Segment Start: Data for processing
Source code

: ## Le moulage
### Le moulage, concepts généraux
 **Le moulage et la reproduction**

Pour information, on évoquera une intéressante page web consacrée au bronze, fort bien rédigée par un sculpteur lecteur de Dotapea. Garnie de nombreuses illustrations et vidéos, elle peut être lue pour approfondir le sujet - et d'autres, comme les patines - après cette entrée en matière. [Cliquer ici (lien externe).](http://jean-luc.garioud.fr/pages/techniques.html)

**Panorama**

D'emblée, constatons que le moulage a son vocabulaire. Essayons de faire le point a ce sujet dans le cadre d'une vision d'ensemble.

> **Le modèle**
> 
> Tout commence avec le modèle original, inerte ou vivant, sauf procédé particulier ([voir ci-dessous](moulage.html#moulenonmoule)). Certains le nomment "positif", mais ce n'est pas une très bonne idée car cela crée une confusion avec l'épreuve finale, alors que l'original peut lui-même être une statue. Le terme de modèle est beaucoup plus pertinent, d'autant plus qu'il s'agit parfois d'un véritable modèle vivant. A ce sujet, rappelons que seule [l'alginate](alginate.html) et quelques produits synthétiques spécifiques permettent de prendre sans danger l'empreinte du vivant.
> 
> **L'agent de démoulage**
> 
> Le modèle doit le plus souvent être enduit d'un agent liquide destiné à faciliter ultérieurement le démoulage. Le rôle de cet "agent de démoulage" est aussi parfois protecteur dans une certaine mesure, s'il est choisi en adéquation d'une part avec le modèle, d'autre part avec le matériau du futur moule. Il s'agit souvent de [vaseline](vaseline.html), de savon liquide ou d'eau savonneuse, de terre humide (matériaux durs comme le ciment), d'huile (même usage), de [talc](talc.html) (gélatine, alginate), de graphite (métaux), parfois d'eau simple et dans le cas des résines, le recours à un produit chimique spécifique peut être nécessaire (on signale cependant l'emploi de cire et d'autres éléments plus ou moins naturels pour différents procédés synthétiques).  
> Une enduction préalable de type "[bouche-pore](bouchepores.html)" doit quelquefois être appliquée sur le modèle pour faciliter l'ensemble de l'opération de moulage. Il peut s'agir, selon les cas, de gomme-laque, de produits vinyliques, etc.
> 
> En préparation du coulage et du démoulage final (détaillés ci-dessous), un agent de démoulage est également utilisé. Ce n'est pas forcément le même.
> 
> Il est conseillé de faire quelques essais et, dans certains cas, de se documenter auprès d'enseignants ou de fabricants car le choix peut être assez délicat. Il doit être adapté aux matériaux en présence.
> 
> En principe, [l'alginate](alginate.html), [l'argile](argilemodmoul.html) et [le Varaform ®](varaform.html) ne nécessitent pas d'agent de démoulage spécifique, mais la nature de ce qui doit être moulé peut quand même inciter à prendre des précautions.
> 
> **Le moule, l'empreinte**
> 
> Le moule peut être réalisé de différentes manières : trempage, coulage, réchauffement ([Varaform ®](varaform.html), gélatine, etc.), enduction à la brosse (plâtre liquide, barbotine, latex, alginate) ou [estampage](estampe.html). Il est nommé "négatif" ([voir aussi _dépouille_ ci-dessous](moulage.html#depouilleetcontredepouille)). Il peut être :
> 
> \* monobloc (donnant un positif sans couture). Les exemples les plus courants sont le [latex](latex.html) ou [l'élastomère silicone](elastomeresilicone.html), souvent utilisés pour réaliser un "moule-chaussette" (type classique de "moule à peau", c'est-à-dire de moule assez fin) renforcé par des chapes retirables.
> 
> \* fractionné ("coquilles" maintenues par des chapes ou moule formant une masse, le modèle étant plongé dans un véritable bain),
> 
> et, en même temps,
Segment End: Data for processing
▸ **Assigned task**: Search the data above for the string "véritable" and return every line that has it.

▸ **Expected output**:
> Tout commence avec le modèle original, inerte ou vivant, sauf procédé particulier ([voir ci-dessous](moulage.html#moulenonmoule)). Certains le nomment "positif", mais ce n'est pas une très bonne idée car cela crée une confusion avec l'épreuve finale, alors que l'original peut lui-même être une statue. Le terme de modèle est beaucoup plus pertinent, d'autant plus qu'il s'agit parfois d'un véritable modèle vivant. A ce sujet, rappelons que seule [l'alginate](alginate.html) et quelques produits synthétiques spécifiques permettent de prendre sans danger l'empreinte du vivant.
> \* fractionné ("coquilles" maintenues par des chapes ou moule formant une masse, le modèle étant plongé dans un véritable bain),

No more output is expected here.